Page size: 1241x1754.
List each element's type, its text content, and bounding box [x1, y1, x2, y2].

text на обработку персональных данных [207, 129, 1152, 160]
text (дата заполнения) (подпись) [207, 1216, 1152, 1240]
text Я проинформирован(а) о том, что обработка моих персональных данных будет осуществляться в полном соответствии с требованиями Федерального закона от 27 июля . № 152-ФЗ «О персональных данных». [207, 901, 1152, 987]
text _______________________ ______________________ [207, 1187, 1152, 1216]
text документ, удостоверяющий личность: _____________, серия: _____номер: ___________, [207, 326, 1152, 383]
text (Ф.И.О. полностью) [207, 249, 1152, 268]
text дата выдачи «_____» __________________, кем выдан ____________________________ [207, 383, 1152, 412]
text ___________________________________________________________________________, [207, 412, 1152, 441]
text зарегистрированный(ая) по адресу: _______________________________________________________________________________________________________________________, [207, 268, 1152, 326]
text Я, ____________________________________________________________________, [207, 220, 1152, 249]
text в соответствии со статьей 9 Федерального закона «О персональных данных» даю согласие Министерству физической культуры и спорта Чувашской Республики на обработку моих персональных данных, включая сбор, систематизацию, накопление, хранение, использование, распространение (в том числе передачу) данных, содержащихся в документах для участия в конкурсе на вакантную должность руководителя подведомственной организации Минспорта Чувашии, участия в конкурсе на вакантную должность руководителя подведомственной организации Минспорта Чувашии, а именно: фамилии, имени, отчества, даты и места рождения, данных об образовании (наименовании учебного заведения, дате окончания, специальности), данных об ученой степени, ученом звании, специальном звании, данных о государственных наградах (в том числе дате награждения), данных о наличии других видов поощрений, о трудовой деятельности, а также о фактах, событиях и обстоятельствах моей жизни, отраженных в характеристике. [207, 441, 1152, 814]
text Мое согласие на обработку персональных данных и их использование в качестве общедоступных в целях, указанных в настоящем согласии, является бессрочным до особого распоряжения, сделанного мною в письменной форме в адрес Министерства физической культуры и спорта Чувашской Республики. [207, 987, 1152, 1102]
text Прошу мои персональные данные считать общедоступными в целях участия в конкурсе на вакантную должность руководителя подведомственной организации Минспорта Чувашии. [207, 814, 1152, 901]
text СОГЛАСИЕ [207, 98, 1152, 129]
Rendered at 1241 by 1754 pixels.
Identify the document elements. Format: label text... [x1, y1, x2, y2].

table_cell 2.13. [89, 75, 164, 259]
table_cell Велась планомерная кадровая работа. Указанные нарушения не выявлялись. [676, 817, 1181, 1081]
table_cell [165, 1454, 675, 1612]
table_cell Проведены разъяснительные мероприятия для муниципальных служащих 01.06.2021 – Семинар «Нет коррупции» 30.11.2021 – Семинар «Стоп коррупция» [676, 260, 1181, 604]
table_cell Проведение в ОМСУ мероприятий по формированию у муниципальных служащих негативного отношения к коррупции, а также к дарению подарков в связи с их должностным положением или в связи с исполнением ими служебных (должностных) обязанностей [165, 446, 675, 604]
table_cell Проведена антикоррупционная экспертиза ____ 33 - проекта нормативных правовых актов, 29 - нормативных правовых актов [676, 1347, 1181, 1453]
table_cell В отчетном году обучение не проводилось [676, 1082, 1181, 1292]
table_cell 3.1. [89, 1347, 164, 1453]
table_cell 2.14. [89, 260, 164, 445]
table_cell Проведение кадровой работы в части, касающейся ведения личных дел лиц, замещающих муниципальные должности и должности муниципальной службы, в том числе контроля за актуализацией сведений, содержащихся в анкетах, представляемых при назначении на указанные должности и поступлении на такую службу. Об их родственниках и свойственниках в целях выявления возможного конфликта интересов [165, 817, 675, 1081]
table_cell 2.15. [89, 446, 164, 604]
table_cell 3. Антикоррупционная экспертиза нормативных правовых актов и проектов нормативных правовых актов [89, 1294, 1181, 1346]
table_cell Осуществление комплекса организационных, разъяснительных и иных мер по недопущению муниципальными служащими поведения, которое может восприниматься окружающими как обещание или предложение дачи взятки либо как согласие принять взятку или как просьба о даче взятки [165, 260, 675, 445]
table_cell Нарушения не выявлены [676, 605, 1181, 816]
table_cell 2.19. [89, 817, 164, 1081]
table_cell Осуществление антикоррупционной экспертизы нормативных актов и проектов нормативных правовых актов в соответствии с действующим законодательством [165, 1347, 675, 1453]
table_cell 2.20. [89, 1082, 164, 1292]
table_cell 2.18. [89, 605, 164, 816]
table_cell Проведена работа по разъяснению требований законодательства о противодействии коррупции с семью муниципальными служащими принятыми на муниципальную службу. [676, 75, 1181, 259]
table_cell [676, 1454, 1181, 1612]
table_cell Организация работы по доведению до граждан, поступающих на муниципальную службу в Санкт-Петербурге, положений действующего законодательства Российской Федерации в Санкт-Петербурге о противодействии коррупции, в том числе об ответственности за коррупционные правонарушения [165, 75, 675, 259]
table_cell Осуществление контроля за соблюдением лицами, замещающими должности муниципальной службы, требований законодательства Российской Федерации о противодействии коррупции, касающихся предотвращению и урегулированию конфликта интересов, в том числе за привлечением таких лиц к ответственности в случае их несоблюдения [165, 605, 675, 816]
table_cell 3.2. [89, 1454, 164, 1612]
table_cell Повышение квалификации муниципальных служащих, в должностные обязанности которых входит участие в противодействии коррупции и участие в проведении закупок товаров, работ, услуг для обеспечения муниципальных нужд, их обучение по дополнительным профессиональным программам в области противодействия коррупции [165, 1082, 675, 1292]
****************************************
▶ WHAT IS BEING ASKED
In the records above, find every line with the word "экспертиза" and copy it.

▶ RESPONSE AREA
table_cell Проведена антикоррупционная экспертиза ____ 33 - проекта нормативных правовых актов, 29 - нормативных правовых актов [676, 1347, 1181, 1453]
table_cell 3. Антикоррупционная экспертиза нормативных правовых актов и проектов нормативных правовых актов [89, 1294, 1181, 1346]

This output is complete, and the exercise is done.